**TASK GOAL**
Which lines in the records below contain the word "Circle"? Return each of them.

**Items listed in a dataset**
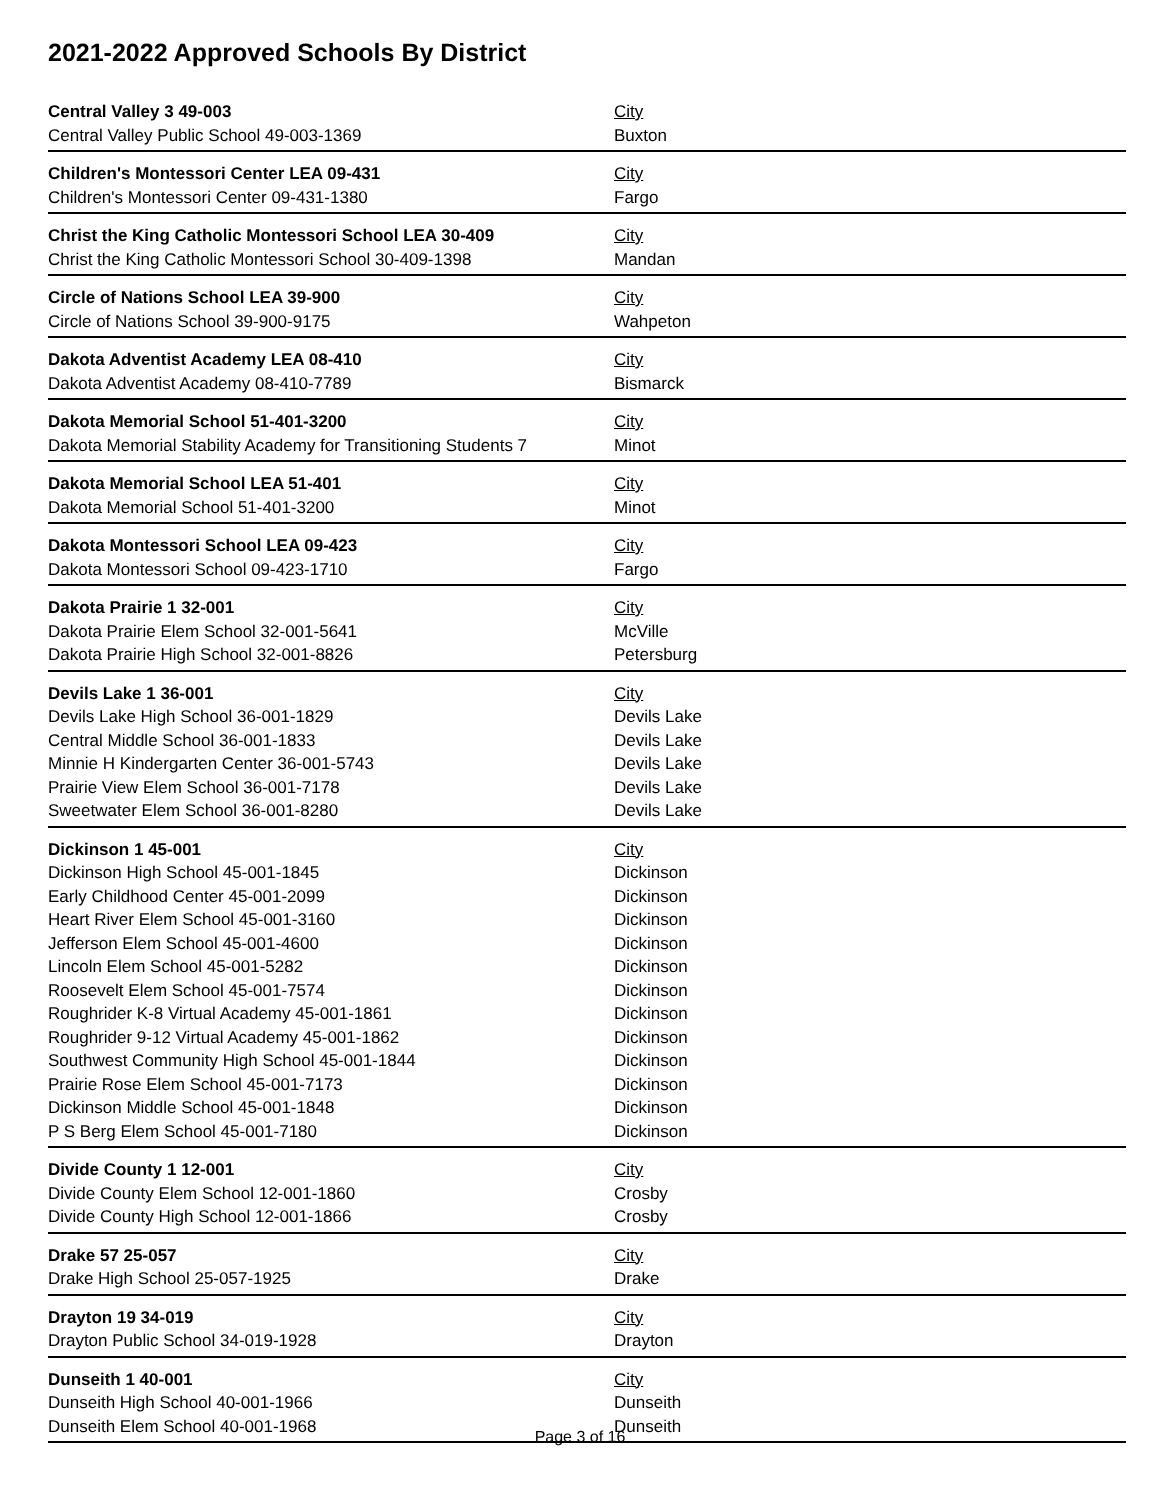2021-2022 Approved Schools By District
| Central Valley 3 49-003 | City |
| Central Valley Public School 49-003-1369 | Buxton |
| Children's Montessori Center LEA 09-431 | City |
| Children's Montessori Center 09-431-1380 | Fargo |
| Christ the King Catholic Montessori School LEA 30-409 | City |
| Christ the King Catholic Montessori School 30-409-1398 | Mandan |
| Circle of Nations School LEA 39-900 | City |
| Circle of Nations School 39-900-9175 | Wahpeton |
| Dakota Adventist Academy LEA 08-410 | City |
| Dakota Adventist Academy 08-410-7789 | Bismarck |
| Dakota Memorial School 51-401-3200 | City |
| Dakota Memorial Stability Academy for Transitioning Students 7 | Minot |
| Dakota Memorial School LEA 51-401 | City |
| Dakota Memorial School 51-401-3200 | Minot |
| Dakota Montessori School LEA 09-423 | City |
| Dakota Montessori School 09-423-1710 | Fargo |
| Dakota Prairie 1 32-001 | City |
| Dakota Prairie Elem School 32-001-5641 | McVille |
| Dakota Prairie High School 32-001-8826 | Petersburg |
| Devils Lake 1 36-001 | City |
| Devils Lake High School 36-001-1829 | Devils Lake |
| Central Middle School 36-001-1833 | Devils Lake |
| Minnie H Kindergarten Center 36-001-5743 | Devils Lake |
| Prairie View Elem School 36-001-7178 | Devils Lake |
| Sweetwater Elem School 36-001-8280 | Devils Lake |
| Dickinson 1 45-001 | City |
| Dickinson High School 45-001-1845 | Dickinson |
| Early Childhood Center 45-001-2099 | Dickinson |
| Heart River Elem School 45-001-3160 | Dickinson |
| Jefferson Elem School 45-001-4600 | Dickinson |
| Lincoln Elem School 45-001-5282 | Dickinson |
| Roosevelt Elem School 45-001-7574 | Dickinson |
| Roughrider K-8 Virtual Academy 45-001-1861 | Dickinson |
| Roughrider 9-12 Virtual Academy 45-001-1862 | Dickinson |
| Southwest Community High School 45-001-1844 | Dickinson |
| Prairie Rose Elem School 45-001-7173 | Dickinson |
| Dickinson Middle School 45-001-1848 | Dickinson |
| P S Berg Elem School 45-001-7180 | Dickinson |
| Divide County 1 12-001 | City |
| Divide County Elem School 12-001-1860 | Crosby |
| Divide County High School 12-001-1866 | Crosby |
| Drake 57 25-057 | City |
| Drake High School 25-057-1925 | Drake |
| Drayton 19 34-019 | City |
| Drayton Public School 34-019-1928 | Drayton |
| Dunseith 1 40-001 | City |
| Dunseith High School 40-001-1966 | Dunseith |
| Dunseith Elem School 40-001-1968 | Dunseith |
Page 3 of 16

**EXERCISE OUTPUT**
| Circle of Nations School LEA 39-900 | City |
| Circle of Nations School 39-900-9175 | Wahpeton |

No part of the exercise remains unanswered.